When you’re a assigned to write a speech, it is easy to become overwhelmed. Rather than giving in to that fear, take things one step at time. Consider these 5 practical tips for preparing a speech:
- Remember that you’re the expert. Start with the knowledge and experience that you already have. Using that as your starting point, you can build from there — adding both research and creativity. In other words, avoid the temptation of doubting yourself and starting from scratch; instead, begin with your background and experience, and then expand from there.
- Think in terms of “blocks,” sections, or segments. Rather than planning out the entire speech at once, think in terms of 3-5 parts that you can tie together into a whole. Take your audience on a journey by tying those parts together.
- Outline your ideas ahead of time.
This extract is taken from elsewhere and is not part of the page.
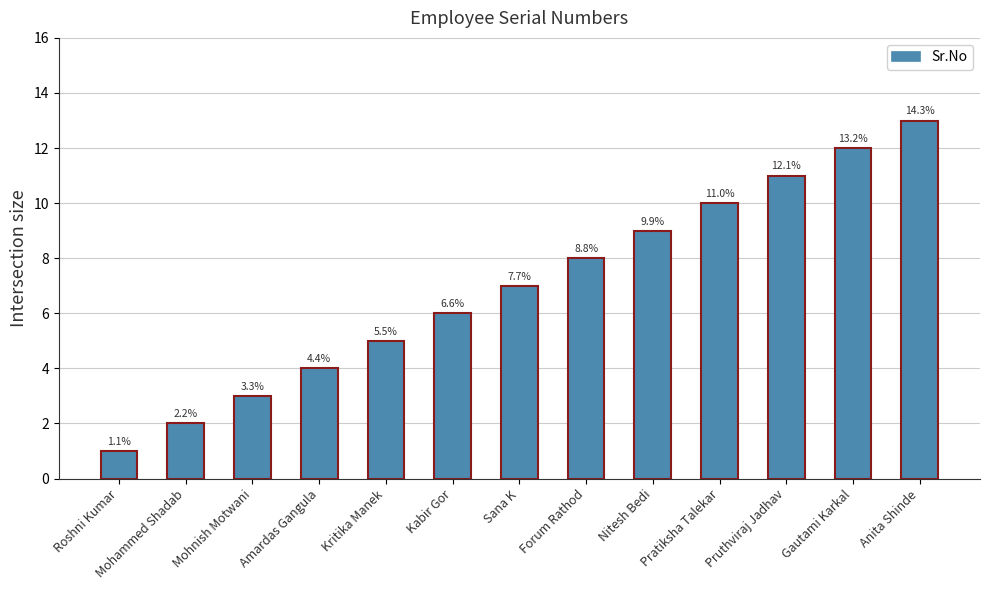

Reading left to right, list all the values displayed in this chart.

Roshni Kumar=1	Mohammed Shadab=2	Mohnish Motwani=3	Amardas Gangula=4	Kritika Manek=5	Kabir Gor=6	Sana K=7	Forum Rathod=8	Nitesh Bedi=9	Pratiksha Talekar=10	Pruthviraj Jadhav=11	Gautami Karkal=12	Anita Shinde=13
Structuring your speech will help you guide the audience, but it will also be easier to fill in points and illustrations if you have an outline prepared. You will save lots of time and energy doing this.
- Write for the ear, not the eyes. Remember that people will not be reading your speech, but hearing it. For that reason, analyze every sentence by reading it aloud. If it seems complicated to a listening ear, be sure to shorten and/or simplify. The ear cannot handle lengthy or complex sentences, so in addition to listening to them audibly, look at each sentence visually.
- Ask someone to review your speech. Try to avoid friends and family members if possible (since their love for you might cloud their judgment), and for important projects, consult with a professor, a proofreader, or an editor.